#### Data listing ####
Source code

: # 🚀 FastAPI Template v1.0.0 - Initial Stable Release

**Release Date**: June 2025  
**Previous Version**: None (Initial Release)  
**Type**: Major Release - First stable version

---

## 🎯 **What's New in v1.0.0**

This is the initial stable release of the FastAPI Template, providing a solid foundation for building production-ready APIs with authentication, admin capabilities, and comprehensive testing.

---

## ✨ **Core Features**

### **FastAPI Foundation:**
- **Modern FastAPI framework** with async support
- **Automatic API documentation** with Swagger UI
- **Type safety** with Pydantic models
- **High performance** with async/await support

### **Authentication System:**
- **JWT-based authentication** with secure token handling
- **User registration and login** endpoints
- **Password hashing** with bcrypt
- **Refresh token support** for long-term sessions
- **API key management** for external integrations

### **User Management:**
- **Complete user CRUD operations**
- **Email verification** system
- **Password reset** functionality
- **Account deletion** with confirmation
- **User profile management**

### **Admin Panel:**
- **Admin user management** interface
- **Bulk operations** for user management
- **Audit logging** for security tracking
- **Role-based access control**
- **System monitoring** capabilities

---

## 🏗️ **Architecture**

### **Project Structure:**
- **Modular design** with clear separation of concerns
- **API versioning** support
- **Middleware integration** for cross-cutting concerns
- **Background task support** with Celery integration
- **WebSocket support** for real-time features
####
Task directions - Take the records shown above and output them again exactly.

Reply to the exercise -
Source code

: # 🚀 FastAPI Template v1.0.0 - Initial Stable Release

**Release Date**: June 2025  
**Previous Version**: None (Initial Release)  
**Type**: Major Release - First stable version

---

## 🎯 **What's New in v1.0.0**

This is the initial stable release of the FastAPI Template, providing a solid foundation for building production-ready APIs with authentication, admin capabilities, and comprehensive testing.

---

## ✨ **Core Features**

### **FastAPI Foundation:**
- **Modern FastAPI framework** with async support
- **Automatic API documentation** with Swagger UI
- **Type safety** with Pydantic models
- **High performance** with async/await support

### **Authentication System:**
- **JWT-based authentication** with secure token handling
- **User registration and login** endpoints
- **Password hashing** with bcrypt
- **Refresh token support** for long-term sessions
- **API key management** for external integrations

### **User Management:**
- **Complete user CRUD operations**
- **Email verification** system
- **Password reset** functionality
- **Account deletion** with confirmation
- **User profile management**

### **Admin Panel:**
- **Admin user management** interface
- **Bulk operations** for user management
- **Audit logging** for security tracking
- **Role-based access control**
- **System monitoring** capabilities

---

## 🏗️ **Architecture**

### **Project Structure:**
- **Modular design** with clear separation of concerns
- **API versioning** support
- **Middleware integration** for cross-cutting concerns
- **Background task support** with Celery integration
- **WebSocket support** for real-time features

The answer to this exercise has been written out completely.